I have been playing around with CPU affinity via the taskset command and the pids of the HQP processes to move them to the logical processors in the performance core range and this has had moderate success. For example, with the default setup, I get frequent drop outs when transcoding PCM to DSD 512 using Sinc-M and AMSDM7EC 512+fs, but always the highest loaded process is 13 or 14, which is in the efficiency range. If I move the highest load HQPE processes to the performance core range, I get far far fewer drop outs, which is the moderate success referred to above. The problem is that as soon as I pause the player the processes die and I have to change the affinity of the new processes all over again once I un-pause.

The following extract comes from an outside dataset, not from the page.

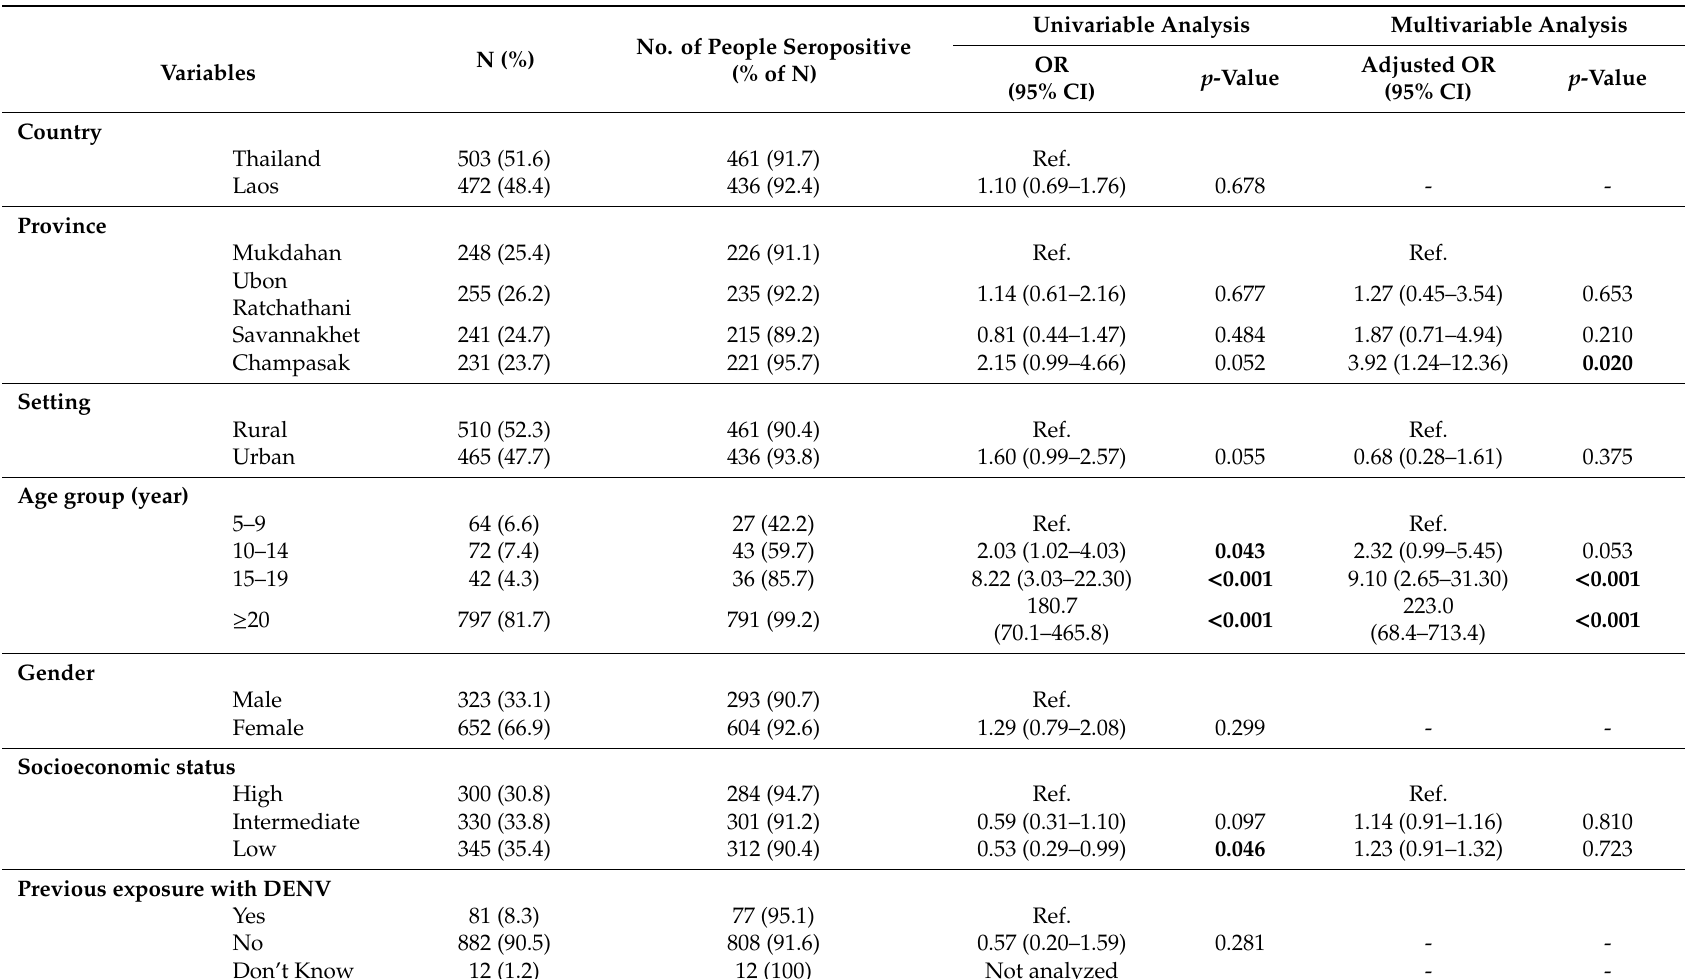
Table 2. Risk factors association with positive dengue antibody seroprevalence in May 2019 in Thailand and Laos (N =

I guessed that HQPE has done all this process affinity under the hood already and I shouldn’t need to mess with affinity manually, so I looked in the HQPE log and it says:
2023/01/27 14:14:07 Processors physical=14 logical=20 performance=14 efficiency=0 groups=1 packages=1 nodes=1
So it is detecting something about the processor, but the result looks incorrect to me since it seems that HQP reckons my processor has all performance cores and no efficiency ones (which is not the case), so it thinks it can put its processes anywhere it likes, and I am guessing that it is putting them on the efficiency cores.

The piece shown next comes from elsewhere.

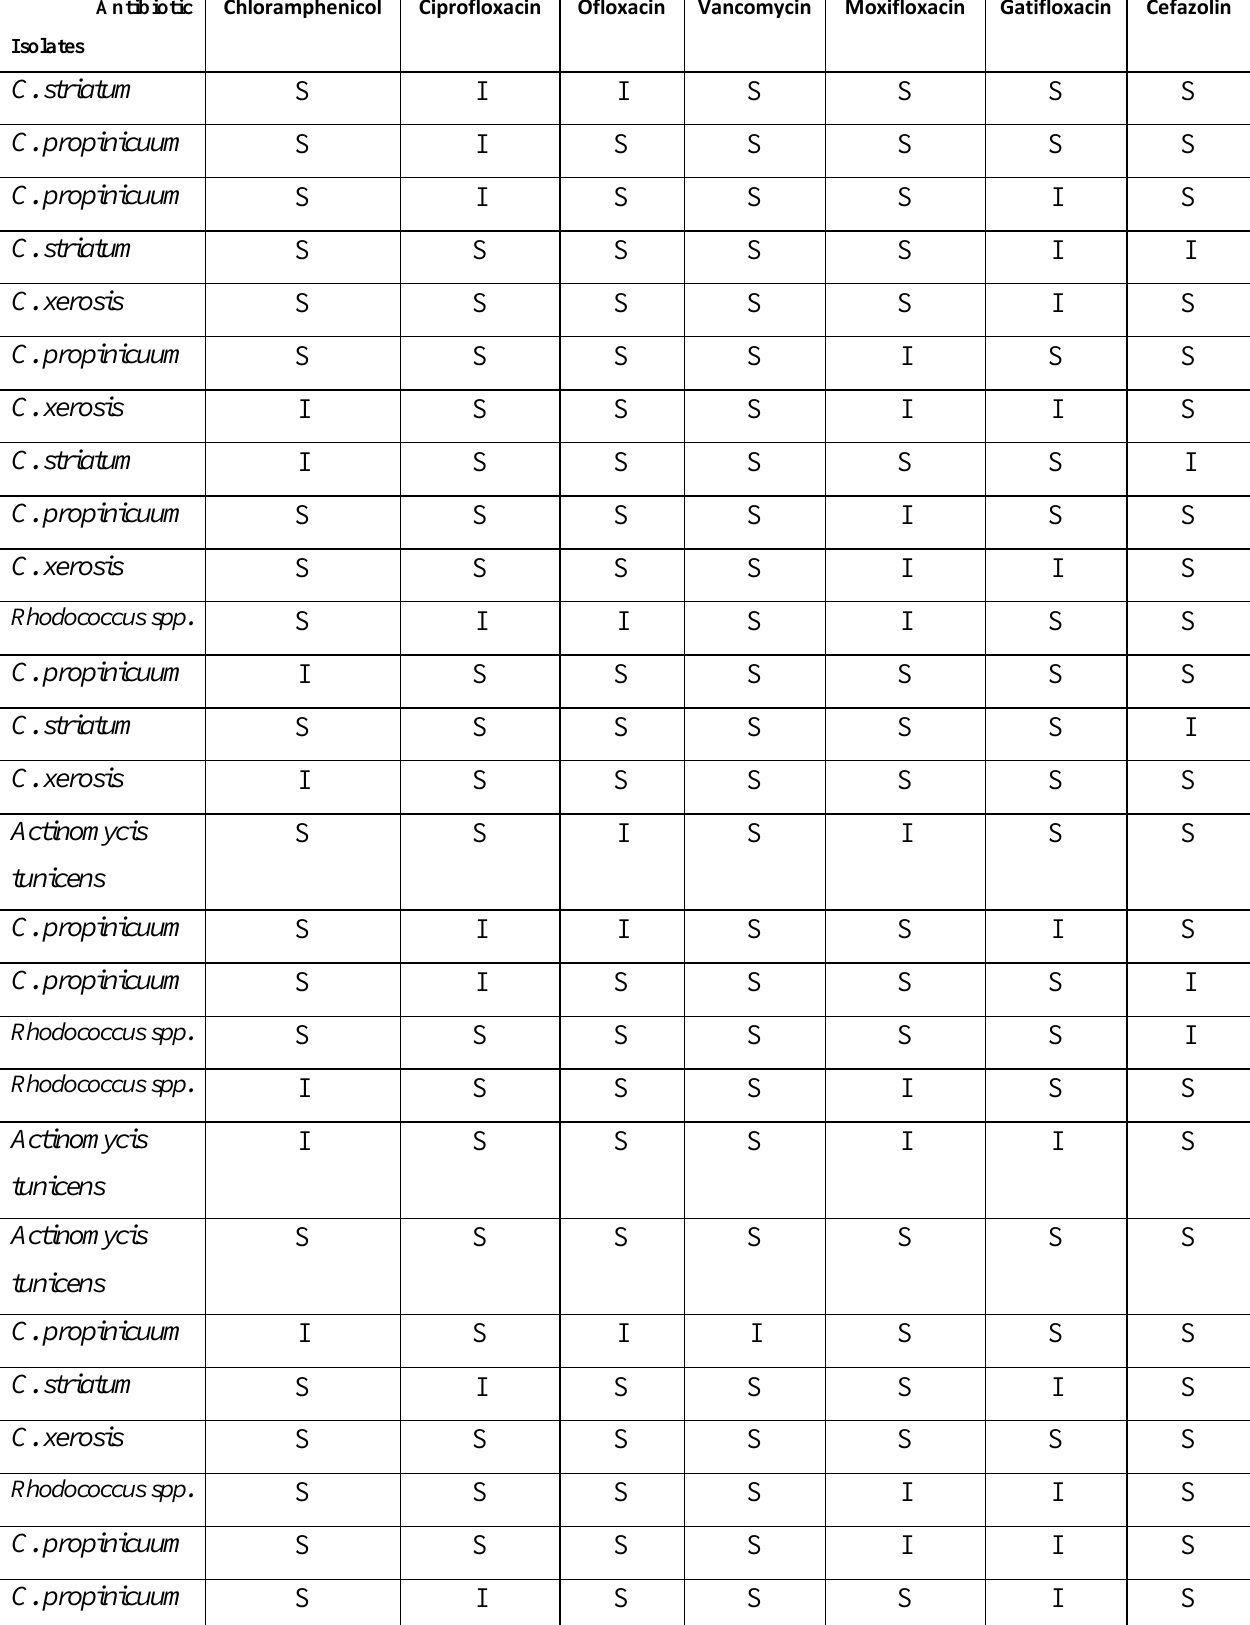
Table 2: Antimicrobial sensitivity pattern of Corynebacterium spp. in the present study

I am rather new to this affinity thing, so I could have got all this wrong but it would be interesting to explore a bit since there might be potential to get some more performance out of a CPU and access more HQP filters (like the Sinc-M test above). Any light shed on this would be appreciated.
BTW my current fave is DSD 512, poly-sinc-long-ip-2s, AMSDM7EC 512+fs, which has been enabled by the purchase of this new processor. V nice balance of presence, space and transients for the electronica I listen to a lot.